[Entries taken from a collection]
----

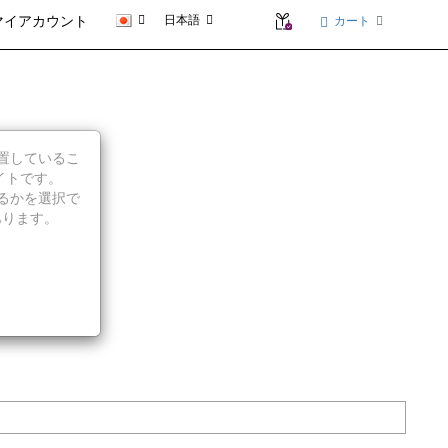
日本語
カート
マイアカウント
に位置しているこ
イトです。
続行するかを選択で
あります。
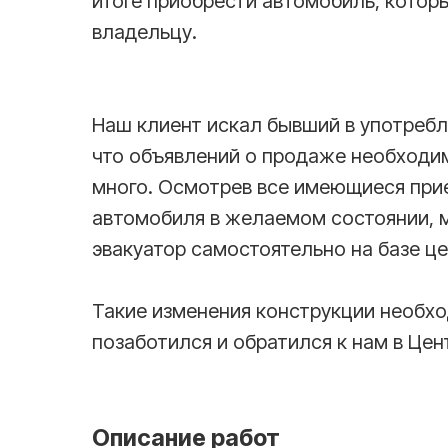
итоге приобрести автомобиль, котор
владельцу.
Наш клиент искал бывший в употребл
что объявлений о продаже необходим
много. Осмотрев все имеющиеся прие
автомобиля в желаемом состоянии, 
эвакуатор самостоятельно на базе ц
Такие изменения конструкции необхо
позаботился и обратился к нам в Цен
Описание работ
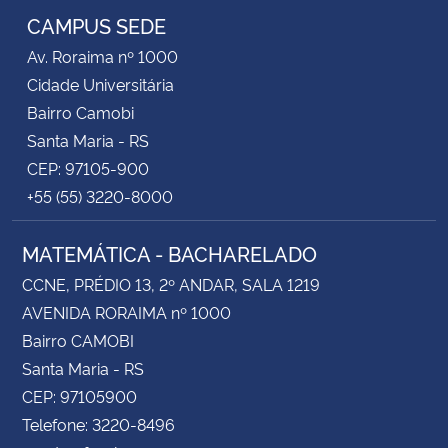
CAMPUS SEDE
Av. Roraima nº 1000
Cidade Universitária
Bairro Camobi
Santa Maria - RS
CEP: 97105-900
+55 (55) 3220-8000
MATEMÁTICA - BACHARELADO
CCNE, PRÉDIO 13, 2º ANDAR, SALA 1219
AVENIDA RORAIMA nº 1000
Bairro CAMOBI
Santa Maria - RS
CEP: 97105900
Telefone: 3220-8496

----

§ **TASK ITEM**
The preceding entries are to be written out again exactly, with the pictures removed.

§ **FINISHED EXERCISE**
日本語
カート
マイアカウント
に位置しているこ
イトです。
続行するかを選択で
あります。
итоге приобрести автомобиль, котор
владельцу.
Наш клиент искал бывший в употребл
что объявлений о продаже необходим
много. Осмотрев все имеющиеся прие
автомобиля в желаемом состоянии, 
эвакуатор самостоятельно на базе ц
Такие изменения конструкции необхо
позаботился и обратился к нам в Цен
Описание работ
CAMPUS SEDE
Av. Roraima nº 1000
Cidade Universitária
Bairro Camobi
Santa Maria - RS
CEP: 97105-900
+55 (55) 3220-8000
MATEMÁTICA - BACHARELADO
CCNE, PRÉDIO 13, 2º ANDAR, SALA 1219
AVENIDA RORAIMA nº 1000
Bairro CAMOBI
Santa Maria - RS
CEP: 97105900
Telefone: 3220-8496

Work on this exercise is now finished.